In vertebrate systems, RNAi is generally accomplished by the transfection or expression of small interfering RNAs (siRNAs), which avoids the non-specific suppression of protein synthesis induced by larger dsRNAs in many vertebrate cell types (Elbashir et al, 2001a). The antisense strand of the siRNA guides RNA-induced silencing complexes (RISC) to complementary mRNAs via nucleic acid interactions (Hammond et al, 2000; Elbashir et al, 2001b) and subsequently the mRNAs are cleaved by an endonuclease (Zamore et al, 2000; Liu et al, 2004; Song et al, 2004) and digested to single nucleotides by an exonuclease (Caudy et al, 2003).
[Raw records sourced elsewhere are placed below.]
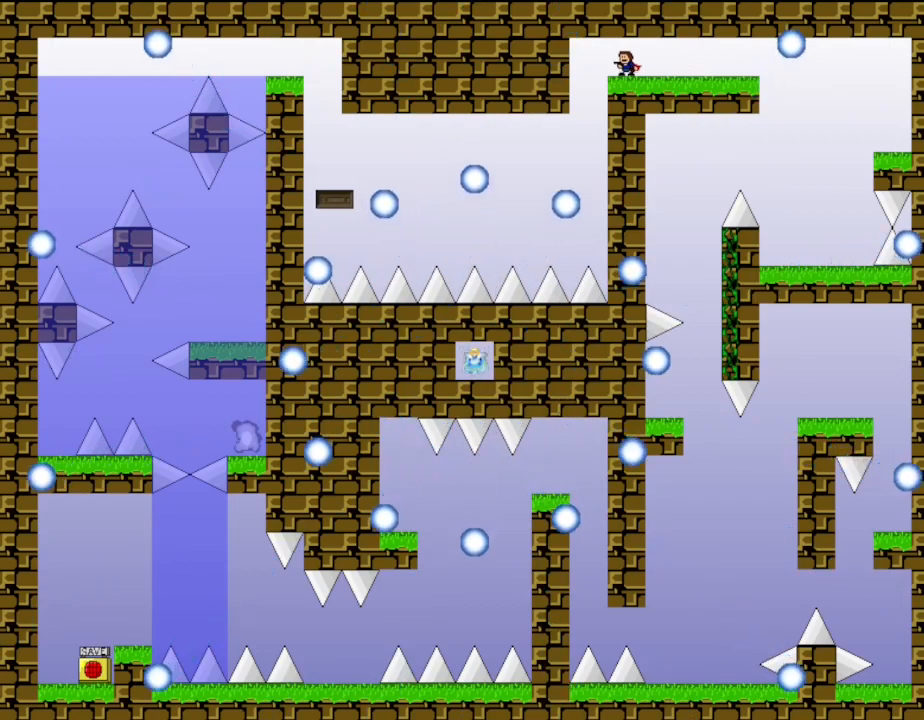
{"keys": [], "events": [[300, "right", "down"], [383, "right", "up"]]}
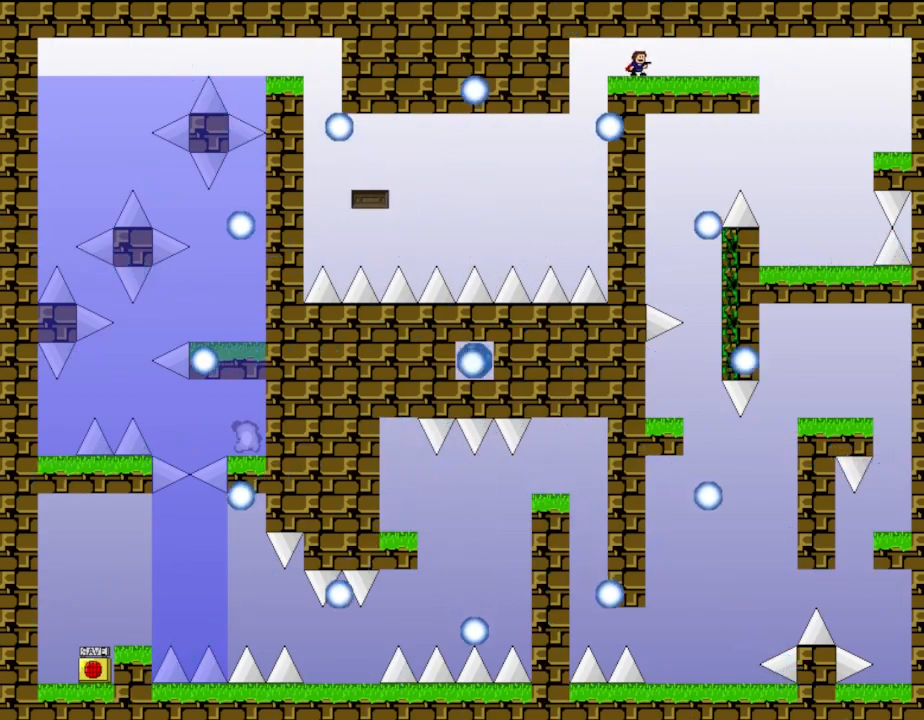
{"keys": [], "events": [[33, "right", "down"], [400, "right", "up"]]}
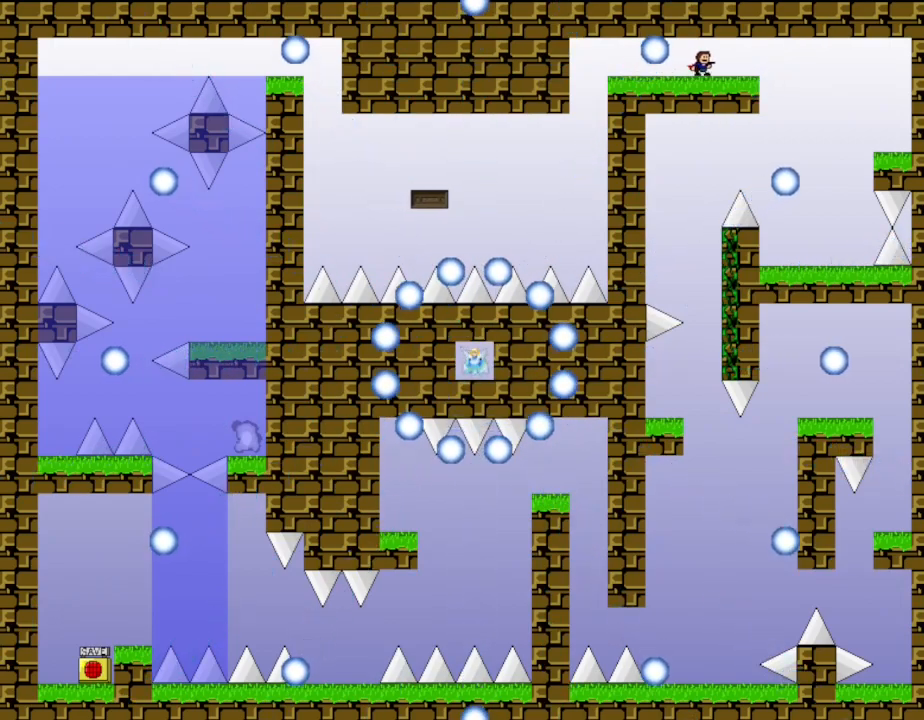
{"keys": ["left"], "events": [[283, "left", "down"]]}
Because base pairing is ordinarily very precise, the target specificity of siRNAs could be very high, and initial indications were that this was the case. In C. elegans RNAi phenotypes correlate well with true genetic null phenotypes for many genes (Fire et al, 1998). In mammalian cells, studies of luciferase reporter genes indicated high specificity of siRNAs for their intended targets as well; single base pair changes could abolish an siRNA’s ability to silence its target (Elbashir et al, 2001a).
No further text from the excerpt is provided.